政治 産経新聞 2026年02月02日 11:28
子供・若年層と高齢者の人口バランスの悪さが日本の未来にもたらす影響を議論して

衆院選は2月8日の投開票日に向け、立候補者や与野党幹部による論戦が繰り広げられている。選挙戦では何が問われているのか-。新潟県立大教授、小池由佳氏に聞いた。

地方にとって、少子化を背景とした人口減少問題は深刻な課題となっている。特に心配なのは、子供・若年層と高齢者の人口バランスが非常に悪いことだ。総務省の推計によれば、昨年4月現在、15歳未満の人口は総人口の約1割しかない。10代と20代の合計人口が全体の2割弱の一方で、65歳以上の高齢者の割合は約3割に達している。

総人口に占める子供・若年層の割合がどんどん小さくなっていくと、社会の中で高齢者を支えることが難しくなるほか、年金などの社会保障制度も成立しなくなってしまう。

今の政治家をみていると、そうした状況下でどのような社会をつくっていこうとしているのか、なかなか見えてこない感じがする。今回の衆院選で、人口のバランスの悪さが日本の未来にもたらす影響についても議論してほしい。

国は令和5年に「こども未来戦略」を閣議決定し、児童手当の拡充などの少子化対策を加速させている。中身については国が対策の効果などを精査した上で出してきたと思うが、問題はこれらの対策が間に合うかどうかだ。

少子化対策が意味を成してくるのは10年後、20年後だ。国の少子化対策の中で育った子供たちが大人になったときに、出産や子育てをして次の世代をつくっていこうと前向きな気持ちになれるかどうかが成否の分かれ道だ。

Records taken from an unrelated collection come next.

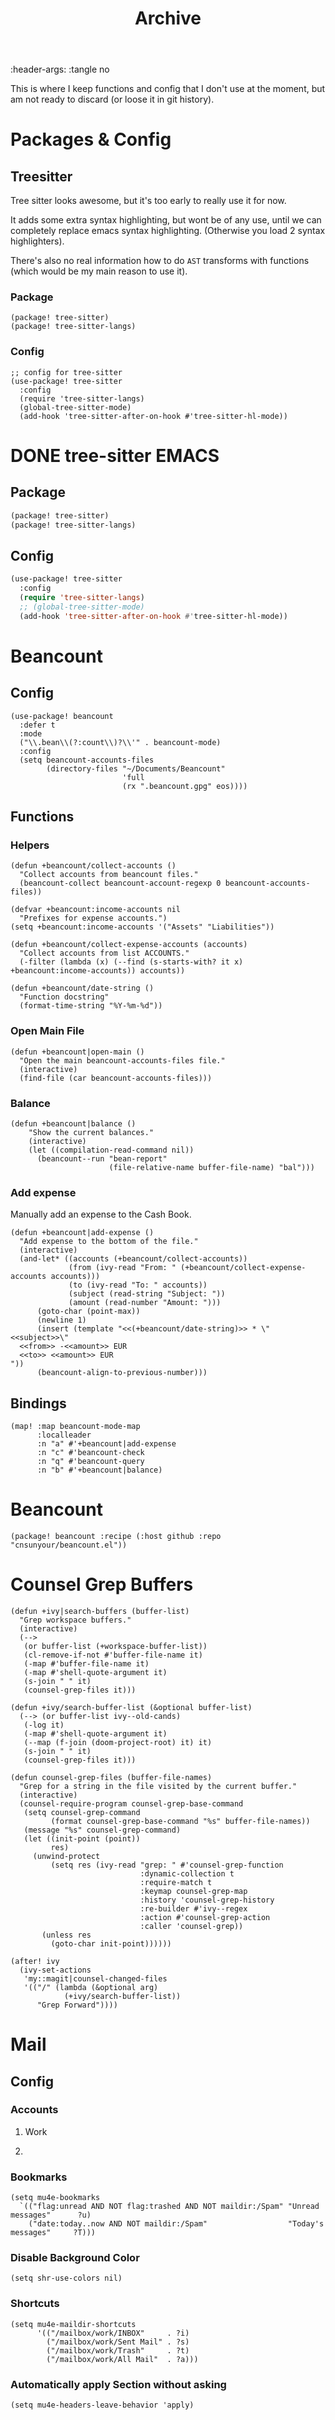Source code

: #+TITLE: Archive
:header-args: :tangle no

This is where I keep functions and config that I don't use at the moment, but am not ready to discard (or loose it in git history).

* Packages & Config

** Treesitter

Tree sitter looks awesome, but it's too early to really use it for now.

It adds some extra syntax highlighting, but wont be of any use, until we can completely replace emacs syntax highlighting. (Otherwise you load 2 syntax highlighters).

There's also no real information how to do ~AST~ transforms with functions (which would be my main reason to use it).

*** Package

#+begin_src elisp :tangle packages.el
(package! tree-sitter)
(package! tree-sitter-langs)
#+end_src

*** Config

#+begin_src elisp
;; config for tree-sitter
(use-package! tree-sitter
  :config
  (require 'tree-sitter-langs)
  (global-tree-sitter-mode)
  (add-hook 'tree-sitter-after-on-hook #'tree-sitter-hl-mode))
#+end_src


* DONE tree-sitter :EMACS:
:PROPERTIES:
:ARCHIVE_TIME: 2022-01-07 Fri 20:42
:ARCHIVE_FILE: ~/.config/doom/config.org
:ARCHIVE_OLPATH: Packages & Config
:ARCHIVE_CATEGORY: config
:ARCHIVE_TODO: DONE
:END:

** Package

#+BEGIN_SRC emacs-lisp :tangle "packages.el" :comments link
(package! tree-sitter)
(package! tree-sitter-langs)
#+end_src

** Config

#+begin_src emacs-lisp
(use-package! tree-sitter
  :config
  (require 'tree-sitter-langs)
  ;; (global-tree-sitter-mode)
  (add-hook 'tree-sitter-after-on-hook #'tree-sitter-hl-mode))
#+end_src


* Beancount
:PROPERTIES:
:ARCHIVE_TIME: 2022-01-20 Thu 15:13
:ARCHIVE_FILE: ~/.config/doom/config.org
:ARCHIVE_OLPATH: Configuration/Package Config
:ARCHIVE_CATEGORY: config
:END:
** Config

#+BEGIN_SRC elisp
(use-package! beancount
  :defer t
  :mode
  ("\\.bean\\(?:count\\)?\\'" . beancount-mode)
  :config
  (setq beancount-accounts-files
        (directory-files "~/Documents/Beancount"
                         'full
                         (rx ".beancount.gpg" eos))))
#+END_SRC

** Functions
*** Helpers

#+BEGIN_SRC elisp
(defun +beancount/collect-accounts ()
  "Collect accounts from beancount files."
  (beancount-collect beancount-account-regexp 0 beancount-accounts-files))

(defvar +beancount:income-accounts nil
  "Prefixes for expense accounts.")
(setq +beancount:income-accounts '("Assets" "Liabilities"))

(defun +beancount/collect-expense-accounts (accounts)
  "Collect accounts from list ACCOUNTS."
  (-filter (lambda (x) (--find (s-starts-with? it x) +beancount:income-accounts)) accounts))

(defun +beancount/date-string ()
  "Function docstring"
  (format-time-string "%Y-%m-%d"))
#+END_SRC

*** Open Main File

#+BEGIN_SRC elisp
(defun +beancount|open-main ()
  "Open the main beancount-accounts-files file."
  (interactive)
  (find-file (car beancount-accounts-files)))
#+END_SRC

*** Balance
:PROPERTIES:
:SOURCE:   https://github.com/CanftIn/dotfiles/blob/cd919c6e3f4970ba56248ac68ab072111a00049f/.doom.d/config%20copy.el
:END:

#+BEGIN_SRC elisp
(defun +beancount|balance ()
    "Show the current balances."
    (interactive)
    (let ((compilation-read-command nil))
      (beancount--run "bean-report"
                      (file-relative-name buffer-file-name) "bal")))
#+END_SRC

*** Add expense

Manually add an expense to the Cash Book.

#+BEGIN_SRC elisp
(defun +beancount|add-expense ()
  "Add expense to the bottom of the file."
  (interactive)
  (and-let* ((accounts (+beancount/collect-accounts))
             (from (ivy-read "From: " (+beancount/collect-expense-accounts accounts)))
             (to (ivy-read "To: " accounts))
             (subject (read-string "Subject: "))
             (amount (read-number "Amount: ")))
      (goto-char (point-max))
      (newline 1)
      (insert (template "<<(+beancount/date-string)>> * \"<<subject>>\"
  <<from>> -<<amount>> EUR
  <<to>> <<amount>> EUR
"))
      (beancount-align-to-previous-number)))
#+END_SRC

** Bindings

#+BEGIN_SRC elisp
(map! :map beancount-mode-map
      :localleader
      :n "a" #'+beancount|add-expense
      :n "c" #'beancount-check
      :n "q" #'beancount-query
      :n "b" #'+beancount|balance)
#+END_SRC


* Beancount
:PROPERTIES:
:ARCHIVE_TIME: 2022-01-20 Thu 15:14
:ARCHIVE_FILE: ~/.config/doom/config.org
:ARCHIVE_OLPATH: Needs to be restrucutred/Packages/Language Packages
:ARCHIVE_CATEGORY: config
:END:

#+BEGIN_SRC elisp
(package! beancount :recipe (:host github :repo "cnsunyour/beancount.el"))
#+END_SRC


* Counsel Grep Buffers
:PROPERTIES:
:ARCHIVE_TIME: 2022-01-21 Fri 13:43
:ARCHIVE_FILE: ~/.config/doom/config.org
:ARCHIVE_OLPATH: New Package Configuration/Completion/ivy / counsel/Functions
:ARCHIVE_CATEGORY: config
:ARCHIVE_ITAGS: COMPLETION
:END:

#+BEGIN_SRC elisp
(defun +ivy|search-buffers (buffer-list)
  "Grep workspace buffers."
  (interactive)
  (-->
   (or buffer-list (+workspace-buffer-list))
   (cl-remove-if-not #'buffer-file-name it)
   (-map #'buffer-file-name it)
   (-map #'shell-quote-argument it)
   (s-join " " it)
   (counsel-grep-files it)))

(defun +ivy/search-buffer-list (&optional buffer-list)
  (--> (or buffer-list ivy--old-cands)
   (-log it)
   (-map #'shell-quote-argument it)
   (--map (f-join (doom-project-root) it) it)
   (s-join " " it)
   (counsel-grep-files it)))

(defun counsel-grep-files (buffer-file-names)
  "Grep for a string in the file visited by the current buffer."
  (interactive)
  (counsel-require-program counsel-grep-base-command
   (setq counsel-grep-command
         (format counsel-grep-base-command "%s" buffer-file-names))
   (message "%s" counsel-grep-command)
   (let ((init-point (point))
         res)
     (unwind-protect
         (setq res (ivy-read "grep: " #'counsel-grep-function
                             :dynamic-collection t
                             :require-match t
                             :keymap counsel-grep-map
                             :history 'counsel-grep-history
                             :re-builder #'ivy--regex
                             :action #'counsel-grep-action
                             :caller 'counsel-grep))
       (unless res
         (goto-char init-point))))))

(after! ivy
  (ivy-set-actions
   'my::magit|counsel-changed-files
   '(("/" (lambda (&optional arg)
            (+ivy/search-buffer-list))
      "Grep Forward"))))
#+END_SRC


* Mail
:PROPERTIES:
:ARCHIVE_TIME: 2022-01-22 Sat 12:23
:ARCHIVE_FILE: ~/.config/doom/config.org
:ARCHIVE_OLPATH: Configuration/Package Config
:ARCHIVE_CATEGORY: config
:END:
** Config
*** Accounts
**** Work

**** COMMENT Work

#+BEGIN_SRC elisp :tangle no
(setq smtpmail-default-smtp-server "smtp.gmail.com")
(setq smtpmail-smtp-service 587)
(setq smtpmail-debug-info t)
#+END_SRC

*** Bookmarks

#+BEGIN_SRC elisp :tangle no
(setq mu4e-bookmarks
  `(("flag:unread AND NOT flag:trashed AND NOT maildir:/Spam" "Unread messages"      ?u)
    ("date:today..now AND NOT maildir:/Spam"                  "Today's messages"     ?T)))
#+END_SRC

*** Disable Background Color

#+BEGIN_SRC elisp :tangle no
(setq shr-use-colors nil)
#+END_SRC

*** Shortcuts

#+BEGIN_SRC elisp :tangle no
(setq mu4e-maildir-shortcuts
      '(("/mailbox/work/INBOX"     . ?i)
        ("/mailbox/work/Sent Mail" . ?s)
        ("/mailbox/work/Trash"     . ?t)
        ("/mailbox/work/All Mail"  . ?a)))
#+END_SRC

*** Automatically apply Section without asking

#+BEGIN_SRC elisp :tangle no
(setq mu4e-headers-leave-behavior 'apply)
#+END_SRC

子供・若年層の人口がどんどん減り、それに伴って将来、出産や子育てをする人も減る中、対策がぎりぎり間に合い、少子化に一定の歯止めがかかればと思っている。

社会には、2人目を出産したいと思いつつ、経済的な理由や子育てへの不安から、あきらめている人が一定数いる。こうした人たちを応援する環境をつくることも大切だ。

(聞き手 本田賢一)

こいけ・ゆか 平成9年、大阪市立大(現大阪公立大)大学院生活科学研究科(修士課程)修了。21年に新潟県立大人間生活学部准教授、30年から現職。専門は「子ども家庭福祉」など。共著に「はじめて学ぶ子どもの保育5 社会的養護」(ミネルヴァ書房)など。奈良県出身。